Cera vs. Cera: Youth in Revolt

In Youth in Revolt -- a Catcher in the Rye meets Fight Club coming-of-age film -- Michael Cera does what many have wanted to do to Michael Cera themselves personally: whup his own sorry ass. And that is definitely worth seeing.

For me, personally, Cera's jig was up. What I found so endearing about him in Juno and amusing in Superbad became down right annoying in Nick and Nora's Infinite Playlist and positively ridiculous in Year One. In a mere two years Cera had become over-exposed playing that same dry-witted, bumbling, reluctant hero.

Cera's trajectory was enough to make one feel sorry for actor Jesse Eisenberg (The Squid and the Whale). He was Michael Cera before Michael Cera became Michael Cera. Except after Michael Cera became Michael Cera, Jesse Eisenberg was reduced to a poor man's Michael Cera. Michael Cera must have not been available to shoot Adventureland and so Jesse Eisenberg became the Michael Cera-type producers were looking for. And now with this vast Michael Cera over-exposure, is Jesse Eisenberg reclaiming his original Michael Cera status by staring in Zombieland opposite Emma Stone, a young actress who also starred opposite the actual Michael Cera in Superbad? Confused, or are you still following me here?
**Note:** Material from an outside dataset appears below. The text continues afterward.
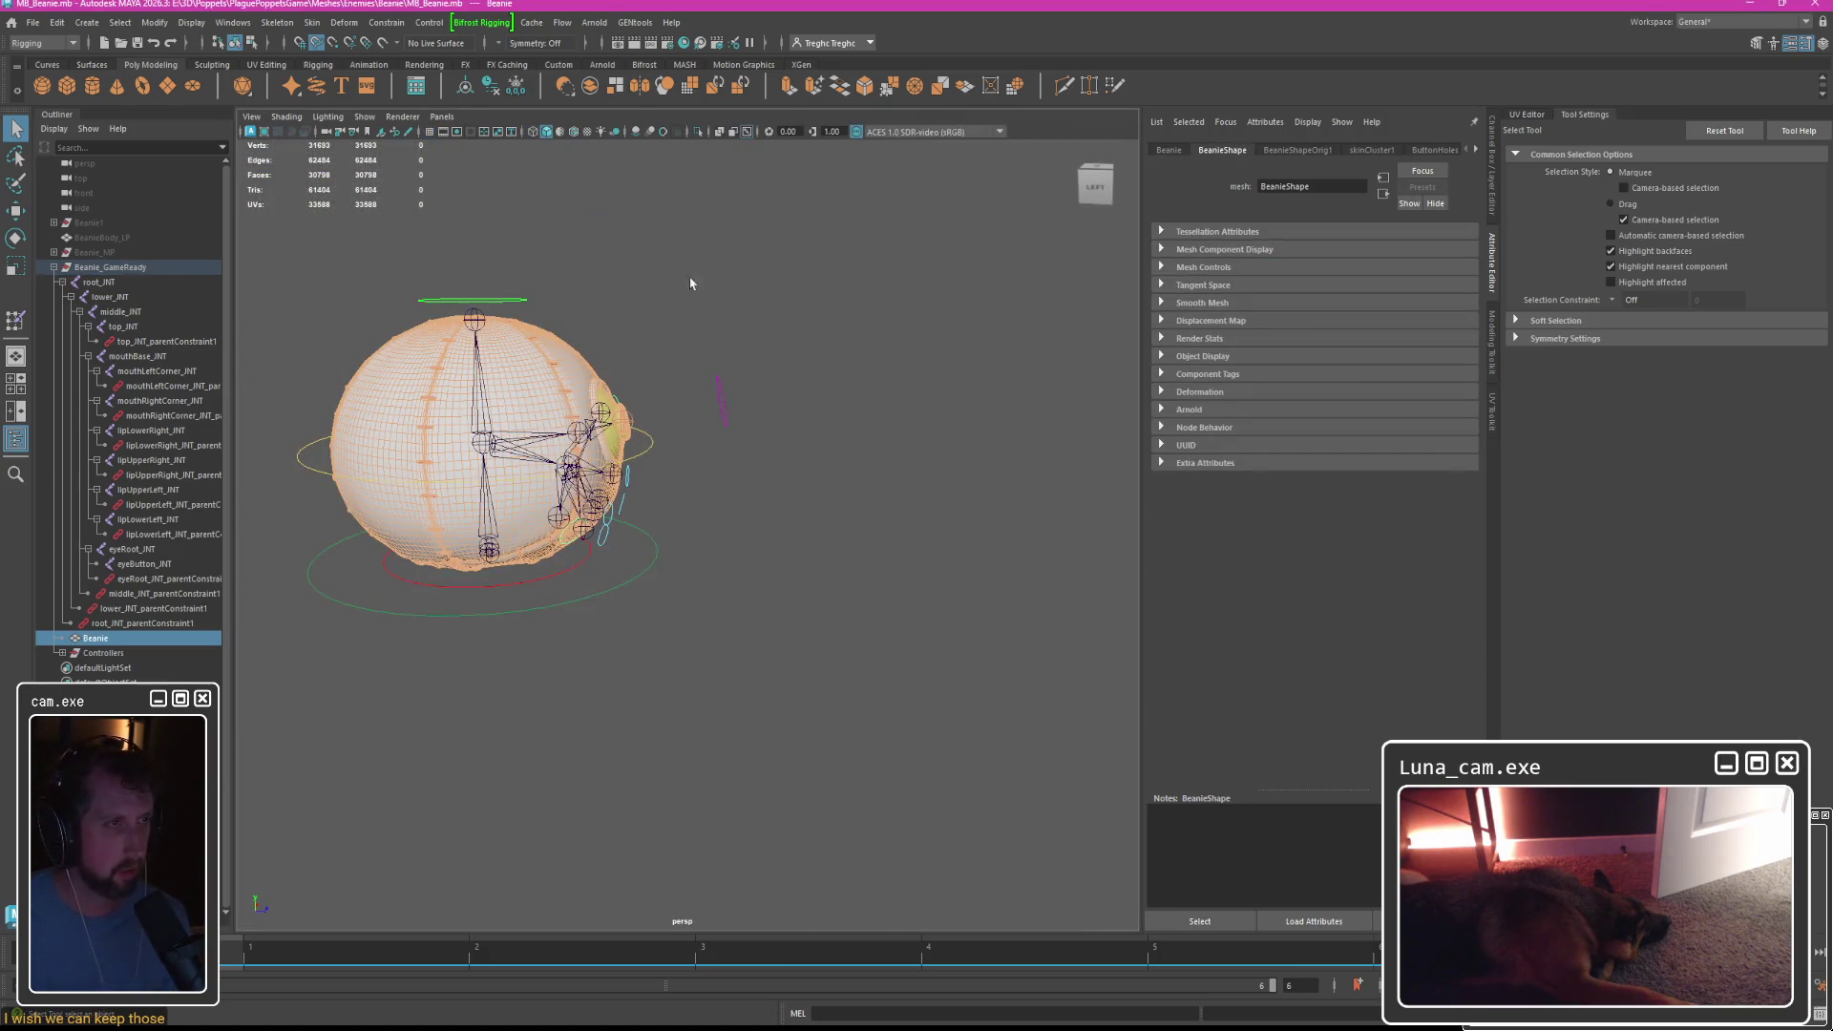
# Open the UV Editor and copy the Beanie's map1 UVs into a new UV set, uvSet.
pyautogui.click(1525, 116)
Okay, since I'm on a roll with the questions here, is there a reason why Eisenberg's Adventureland and Zombieland are similarly titled? Is Michael Cera somehow behind all this?

Well who the f**k cares! All that matters now is that Michael Cera finally shows us he is more than just Michael Cera in this adaptation of C.D. Payne's novel. How so? By playing a youth who revolts thanks to an Edward Norton/Brad Pitt-type alter ego that does very, very bad things that none of Cera's past characters would ever have the balls to do. (Unlike the two different actors in Fight Club, Cera plays both roles in Revolt.)

Directed by Miguel Arteta (absent from the big screen since 2002's The Good Girl), the film stars Cera as a virgin (but of course!) named Nick Twisp, who falls hopelessly in love (in typical wimpy Michael Cera fashion, obviously) with a young girl named Sheeni Saunders (Portia Doubleday) while on a family vacation at a trailer park. Sheeni seems to like Nick back, but she's always referring to a seemingly perfect boyfriend named Trent. Plus, her parents (Mary Kay Place and M. Emmet Walsh) are fundamentalist Christians whose firstborn (Justin Long) has a penchant for doing 'shrooms.

When Sheeni utters: "You must be bad, Nickie. Be very, very bad," Nick heeds the advice and goes for it by developing a rebellious alter ego named Francois who wears tight white pants, smokes cigarettes, sports a pencil mustache and wears aviator sunglasses. Francois is so determined to see that Nick ends up sleeping with Sheeni that he leads Nick on a destructive path that involves telling off authority figures, destroying and burning down others' property and becoming a wanted fugitive.

I have to admit it's a joy watching Cera as Francois engage in this type of reckless behavior while Cera's weak Nick looks on in horror and protest. Seeing Cera/Nick get a metaphorical ass-beating by Cera/Francois is such a delight. At the same time, it gives viewers faith that the actor can actually play something other than monotonous, wise-cracking, neurotic teenagers. Francois is hysterical in his disregard for rules and authority, giving one hope that Cera might continue to explore such alternative roles if only to branch out and prolong a career that so far has been the same shtick over and over again.

Mentions must go out to Jean Smart as Nick's trailer trash mom, Zach Galifianakis and Ray Liotta as her rotating redneck idiot boyfriends and Fred Willard as their neighbor with as fanatical penchant for rescuing and harboring illegal aliens. Though these parts are small, each one is memorable long after the movie is over.